> Problem to work on
Carry on the text about ways of praying, picking up directly after its final sentence.

“Then you will call on me and come and pray to me, and I will listen to you.”
Jeremiah 29:12

What is prayer?

Prayer can be active or receptive, but it begins with presence. Start by being attentive to the sacred. Wherever you are, concentrate on experiencing God’s presence, and on how to respond.

Each person can have their own way of talking with God. It can be private or communal, mournful or jubilant, planned or spontaneous. All that’s required is the willingness to be attentive to God. The following are some different ways of praying that may help you.



The Liturgy of the Hours

As liturgy means “the work of the people,” communal prayer is something we benefit from by doing together.  The Liturgy of the Hours is the official prayer of the Church, and the lifeblood of our Benedictine monastery. It’s the fundamental way we gather as a community to pray three times a day, praising God with hymns, chanted psalms, and Scripture readings. We share the experience of God’s presence in the biblical Word, in song, and in silence.

Devotional Prayer

Devotional prayer is a way of praying that builds on an emotional connection with God. Many traditional Catholic forms of piety can be considered devotional prayer.  Examples of devotional prayer include Eucharistic adoration, the rosary, the Stations of the Cross, and praying with the saints.

Stored items:
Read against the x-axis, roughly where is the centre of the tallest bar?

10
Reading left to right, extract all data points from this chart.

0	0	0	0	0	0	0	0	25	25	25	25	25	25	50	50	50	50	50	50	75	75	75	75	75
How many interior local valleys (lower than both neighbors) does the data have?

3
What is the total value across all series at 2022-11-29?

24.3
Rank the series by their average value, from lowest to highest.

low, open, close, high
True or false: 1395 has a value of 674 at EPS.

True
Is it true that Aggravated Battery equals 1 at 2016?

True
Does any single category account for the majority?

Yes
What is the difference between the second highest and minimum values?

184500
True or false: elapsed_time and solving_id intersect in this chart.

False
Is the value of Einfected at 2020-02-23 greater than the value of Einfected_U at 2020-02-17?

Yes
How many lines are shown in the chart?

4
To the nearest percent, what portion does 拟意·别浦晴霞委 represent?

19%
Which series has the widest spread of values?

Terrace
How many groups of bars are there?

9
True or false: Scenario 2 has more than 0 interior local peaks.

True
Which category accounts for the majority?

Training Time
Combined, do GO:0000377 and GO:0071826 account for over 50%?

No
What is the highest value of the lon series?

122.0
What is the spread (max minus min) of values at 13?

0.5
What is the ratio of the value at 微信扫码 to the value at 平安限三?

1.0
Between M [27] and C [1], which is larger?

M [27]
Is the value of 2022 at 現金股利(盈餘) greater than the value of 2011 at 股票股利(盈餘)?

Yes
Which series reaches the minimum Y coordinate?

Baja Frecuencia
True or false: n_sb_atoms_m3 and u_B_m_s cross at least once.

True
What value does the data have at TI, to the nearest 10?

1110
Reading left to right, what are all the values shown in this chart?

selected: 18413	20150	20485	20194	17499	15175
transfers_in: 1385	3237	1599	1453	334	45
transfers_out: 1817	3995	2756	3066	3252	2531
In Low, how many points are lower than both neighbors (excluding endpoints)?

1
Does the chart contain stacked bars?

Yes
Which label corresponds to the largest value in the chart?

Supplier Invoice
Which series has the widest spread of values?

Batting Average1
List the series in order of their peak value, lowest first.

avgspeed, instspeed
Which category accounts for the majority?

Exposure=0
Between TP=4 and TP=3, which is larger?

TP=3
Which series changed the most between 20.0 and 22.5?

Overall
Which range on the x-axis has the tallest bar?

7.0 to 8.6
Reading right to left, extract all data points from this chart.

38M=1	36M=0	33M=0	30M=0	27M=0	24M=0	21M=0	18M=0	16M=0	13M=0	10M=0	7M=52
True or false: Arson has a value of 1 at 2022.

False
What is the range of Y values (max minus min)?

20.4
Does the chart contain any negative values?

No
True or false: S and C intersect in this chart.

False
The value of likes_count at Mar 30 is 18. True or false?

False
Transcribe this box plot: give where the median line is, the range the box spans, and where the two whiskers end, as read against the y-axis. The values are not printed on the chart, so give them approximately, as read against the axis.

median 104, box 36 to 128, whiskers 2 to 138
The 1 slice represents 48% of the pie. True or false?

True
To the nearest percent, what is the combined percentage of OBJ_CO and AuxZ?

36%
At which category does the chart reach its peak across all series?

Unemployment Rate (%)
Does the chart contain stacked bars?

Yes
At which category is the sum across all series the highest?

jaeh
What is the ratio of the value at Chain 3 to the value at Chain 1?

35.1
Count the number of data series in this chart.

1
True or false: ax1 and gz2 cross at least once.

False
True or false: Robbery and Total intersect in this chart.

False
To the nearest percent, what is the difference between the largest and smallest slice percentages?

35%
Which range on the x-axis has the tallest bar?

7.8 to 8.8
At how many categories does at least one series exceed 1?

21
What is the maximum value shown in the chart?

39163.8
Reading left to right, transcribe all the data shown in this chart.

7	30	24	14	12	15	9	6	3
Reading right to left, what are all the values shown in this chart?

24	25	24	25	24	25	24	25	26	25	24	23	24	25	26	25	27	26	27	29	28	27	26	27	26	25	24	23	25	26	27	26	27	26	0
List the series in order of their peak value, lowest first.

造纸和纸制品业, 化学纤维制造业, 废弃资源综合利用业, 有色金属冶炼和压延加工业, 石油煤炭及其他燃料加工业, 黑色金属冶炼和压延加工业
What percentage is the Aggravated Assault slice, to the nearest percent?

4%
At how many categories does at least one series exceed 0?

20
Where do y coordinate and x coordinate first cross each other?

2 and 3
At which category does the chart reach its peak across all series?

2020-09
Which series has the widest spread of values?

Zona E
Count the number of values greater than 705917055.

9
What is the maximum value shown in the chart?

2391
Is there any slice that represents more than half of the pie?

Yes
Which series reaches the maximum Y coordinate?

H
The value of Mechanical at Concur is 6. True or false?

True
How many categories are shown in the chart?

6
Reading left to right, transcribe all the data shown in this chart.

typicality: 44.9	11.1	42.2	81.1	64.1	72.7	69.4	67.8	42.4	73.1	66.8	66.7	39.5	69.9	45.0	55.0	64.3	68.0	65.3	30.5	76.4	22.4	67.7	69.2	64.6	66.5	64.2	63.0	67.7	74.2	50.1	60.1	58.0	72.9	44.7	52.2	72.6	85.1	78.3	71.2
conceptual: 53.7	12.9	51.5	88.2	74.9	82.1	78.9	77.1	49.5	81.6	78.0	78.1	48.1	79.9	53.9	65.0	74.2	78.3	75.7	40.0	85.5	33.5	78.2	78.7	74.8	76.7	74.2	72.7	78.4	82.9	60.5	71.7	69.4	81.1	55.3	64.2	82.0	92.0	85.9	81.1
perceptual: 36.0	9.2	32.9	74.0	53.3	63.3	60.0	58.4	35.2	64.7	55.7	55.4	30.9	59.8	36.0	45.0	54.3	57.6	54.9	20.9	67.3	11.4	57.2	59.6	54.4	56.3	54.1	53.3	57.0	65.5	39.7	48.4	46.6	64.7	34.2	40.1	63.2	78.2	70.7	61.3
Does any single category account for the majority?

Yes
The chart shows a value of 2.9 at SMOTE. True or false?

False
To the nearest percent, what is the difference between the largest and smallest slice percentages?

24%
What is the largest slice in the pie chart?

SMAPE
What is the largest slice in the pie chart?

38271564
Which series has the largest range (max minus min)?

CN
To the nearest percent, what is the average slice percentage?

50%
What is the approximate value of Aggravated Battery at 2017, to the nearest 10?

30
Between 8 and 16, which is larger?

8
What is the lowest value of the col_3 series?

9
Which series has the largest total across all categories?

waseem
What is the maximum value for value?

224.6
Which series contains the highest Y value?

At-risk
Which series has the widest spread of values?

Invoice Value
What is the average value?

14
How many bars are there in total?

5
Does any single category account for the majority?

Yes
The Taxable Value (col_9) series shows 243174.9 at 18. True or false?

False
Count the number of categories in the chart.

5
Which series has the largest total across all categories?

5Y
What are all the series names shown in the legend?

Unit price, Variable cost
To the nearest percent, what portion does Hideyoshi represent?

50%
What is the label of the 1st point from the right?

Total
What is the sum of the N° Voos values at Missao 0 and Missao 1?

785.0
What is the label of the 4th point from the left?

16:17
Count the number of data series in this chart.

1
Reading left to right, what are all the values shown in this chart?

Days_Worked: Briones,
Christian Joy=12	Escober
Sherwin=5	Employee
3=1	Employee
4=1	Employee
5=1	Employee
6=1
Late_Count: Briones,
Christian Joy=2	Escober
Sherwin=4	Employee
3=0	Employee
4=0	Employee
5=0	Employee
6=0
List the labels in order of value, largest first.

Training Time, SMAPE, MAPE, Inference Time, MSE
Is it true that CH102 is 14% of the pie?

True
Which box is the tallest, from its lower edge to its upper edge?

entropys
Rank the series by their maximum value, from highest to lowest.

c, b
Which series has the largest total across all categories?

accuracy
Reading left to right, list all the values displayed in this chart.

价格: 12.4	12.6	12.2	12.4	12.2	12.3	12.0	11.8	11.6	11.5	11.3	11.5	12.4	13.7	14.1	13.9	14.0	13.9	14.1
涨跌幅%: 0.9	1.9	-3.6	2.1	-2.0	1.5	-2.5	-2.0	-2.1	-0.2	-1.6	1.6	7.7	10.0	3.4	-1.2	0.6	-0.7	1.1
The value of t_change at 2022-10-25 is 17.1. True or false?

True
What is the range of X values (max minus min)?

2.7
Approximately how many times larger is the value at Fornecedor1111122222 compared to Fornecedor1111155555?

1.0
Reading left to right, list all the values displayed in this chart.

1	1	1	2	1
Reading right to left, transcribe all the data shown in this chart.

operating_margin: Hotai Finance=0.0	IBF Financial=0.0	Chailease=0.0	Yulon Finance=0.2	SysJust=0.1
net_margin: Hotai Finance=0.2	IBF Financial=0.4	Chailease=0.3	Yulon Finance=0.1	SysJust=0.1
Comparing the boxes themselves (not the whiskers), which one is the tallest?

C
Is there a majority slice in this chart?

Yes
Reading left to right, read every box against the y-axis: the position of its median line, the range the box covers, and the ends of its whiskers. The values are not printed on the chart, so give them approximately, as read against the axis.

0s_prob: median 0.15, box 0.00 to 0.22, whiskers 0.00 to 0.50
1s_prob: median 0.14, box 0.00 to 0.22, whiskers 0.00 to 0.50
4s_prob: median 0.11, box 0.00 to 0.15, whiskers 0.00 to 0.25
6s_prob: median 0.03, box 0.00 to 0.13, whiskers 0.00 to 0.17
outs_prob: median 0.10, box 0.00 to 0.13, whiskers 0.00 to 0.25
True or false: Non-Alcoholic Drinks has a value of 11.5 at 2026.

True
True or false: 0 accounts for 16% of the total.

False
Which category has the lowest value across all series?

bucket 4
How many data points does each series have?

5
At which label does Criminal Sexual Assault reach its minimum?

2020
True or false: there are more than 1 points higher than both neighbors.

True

> Answer box
Lectio Divina

One of the great treasures of prayer is Lectio Divina which literally means “Divine Reading.” It is a way of reading the Bible as if we were in conversation with God. By practicing it daily, we can nourish our relationship with Christ. In Lectio Divina, there are four different moments of that relationship that develop as we listen to God’s Word and respond to the movement of the Holy Spirit within us.

Centering Prayer 

Centering prayer is a simple way to deepen your relationship with God and to become more patient with yourself and others. It’s a 1,600-year-old prayer method that enables you to consent to God’s presence and action in your life. This restful prayer shows you how to pray in times of sickness, how to respond with mercy and compassion rather than reacting sharply in stressful situations, and how to relax.  Centering Prayer draws on the repetition of a sacred word to bring one to a silent state of being with God, and consenting to God’s presence and action in our lives. Marked by silence, this kind of prayer invites one to a deeper reflection on the presence and action of God within one’s life, and to rest in that presence.